Exclude all pictures, then write out exactly the lines below from the first one through the line with "logic programs -- Approximate".
Recorded data Start Marker
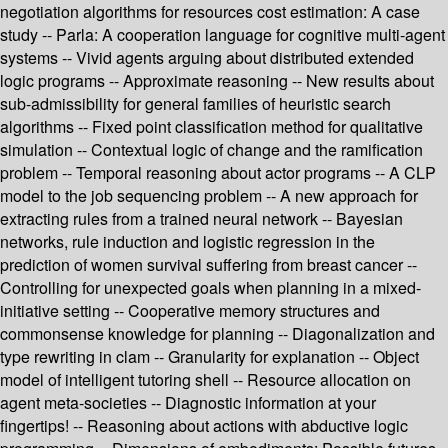
negotiation algorithms for resources cost estimation: A case
study -- Parla: A cooperation language for cognitive multi-agent
systems -- Vivid agents arguing about distributed extended
logic programs -- Approximate reasoning -- New results about
sub-admissibility for general families of heuristic search
algorithms -- Fixed point classification method for qualitative
simulation -- Contextual logic of change and the ramification
problem -- Temporal reasoning about actor programs -- A CLP
model to the job sequencing problem -- A new approach for
extracting rules from a trained neural network -- Bayesian
networks, rule induction and logistic regression in the
prediction of women survival suffering from breast cancer --
Controlling for unexpected goals when planning in a mixed-
initiative setting -- Cooperative memory structures and
commonsense knowledge for planning -- Diagonalization and
type rewriting in clam -- Granularity for explanation -- Object
model of intelligent tutoring shell -- Resource allocation on
agent meta-societies -- Diagnostic information at your
fingertips! -- Reasoning about actions with abductive logic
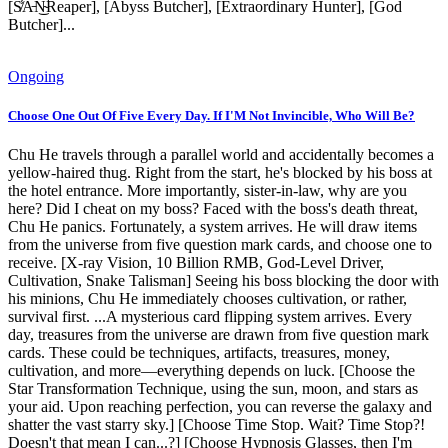
[S̸̾A̵͝N̴̚͜͝Reaper], [Abyss Butcher], [Extraordinary Hunter], [God
Butcher]...
Ongoing
Choose One Out Of Five Every Day. If I'M Not Invincible, Who Will Be?
Chu He travels through a parallel world and accidentally becomes a
yellow-haired thug. Right from the start, he's blocked by his boss at
the hotel entrance. More importantly, sister-in-law, why are you
here? Did I cheat on my boss? Faced with the boss's death threat,
Chu He panics. Fortunately, a system arrives. He will draw items
from the universe from five question mark cards, and choose one to
receive. [X-ray Vision, 10 Billion RMB, God-Level Driver,
Cultivation, Snake Talisman] Seeing his boss blocking the door with
his minions, Chu He immediately chooses cultivation, or rather,
survival first. ...A mysterious card flipping system arrives. Every
day, treasures from the universe are drawn from five question mark
cards. These could be techniques, artifacts, treasures, money,
cultivation, and more—everything depends on luck. [Choose the
Star Transformation Technique, using the sun, moon, and stars as
your aid. Upon reaching perfection, you can reverse the galaxy and
shatter the vast starry sky.] [Choose Time Stop. Wait? Time Stop?!
Doesn't that mean I can...?] [Choose Hypnosis Glasses, then I'm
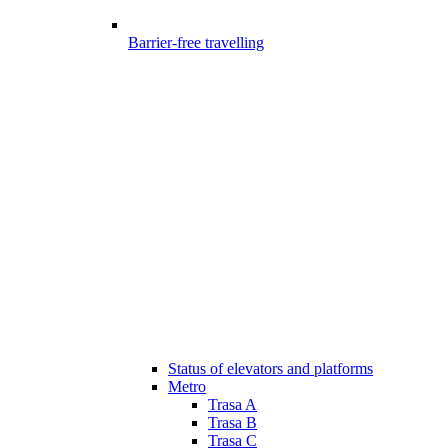
Barrier-free travelling
Status of elevators and platforms
Metro
Trasa A
Trasa B
Trasa C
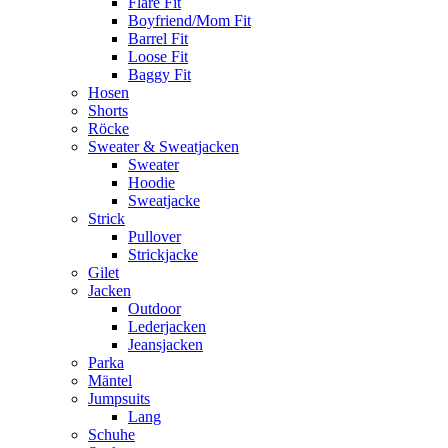
Flare Fit
Boyfriend/Mom Fit
Barrel Fit
Loose Fit
Baggy Fit
Hosen
Shorts
Röcke
Sweater & Sweatjacken
Sweater
Hoodie
Sweatjacke
Strick
Pullover
Strickjacke
Gilet
Jacken
Outdoor
Lederjacken
Jeansjacken
Parka
Mäntel
Jumpsuits
Lang
Schuhe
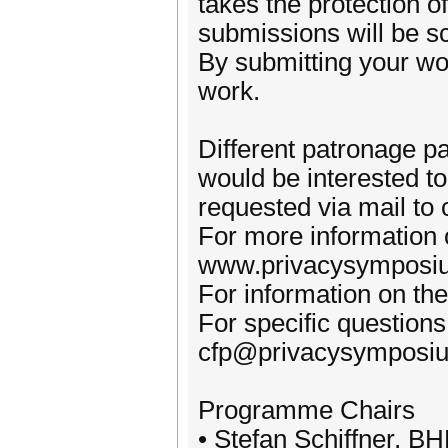
takes the protection of
submissions will be sc
By submitting your wo
work.
Different patronage pa
would be interested to
requested via mail t
For more information o
www.privacysymposiu
For information on th
For specific questions
cfp@privacysymposiu
Programme Chairs
• Stefan Schiffner, 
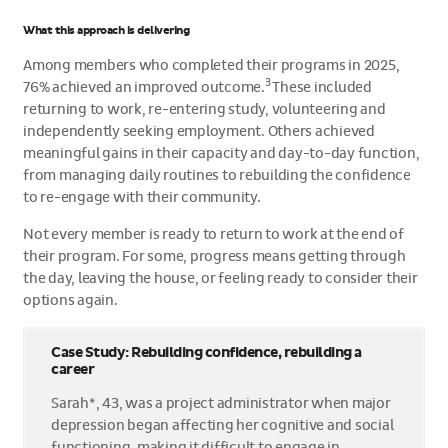
What this approach is delivering
Among members who completed their programs in 2025,
3
76% achieved an improved outcome.
These included
returning to work, re-entering study, volunteering and
independently seeking employment. Others achieved
meaningful gains in their capacity and day-to-day function,
from managing daily routines to rebuilding the confidence
to re-engage with their community.
Not every member is ready to return to work at the end of
their program. For some, progress means getting through
the day, leaving the house, or feeling ready to consider their
options again.
Case Study: Rebuilding confidence, rebuilding a
career
Sarah*, 43, was a project administrator when major
depression began affecting her cognitive and social
functioning, making it difficult to engage in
Recorded data End Marker
• _Task output_
negotiation algorithms for resources cost estimation: A case
study -- Parla: A cooperation language for cognitive multi-agent
systems -- Vivid agents arguing about distributed extended
logic programs -- Approximate reasoning -- New results about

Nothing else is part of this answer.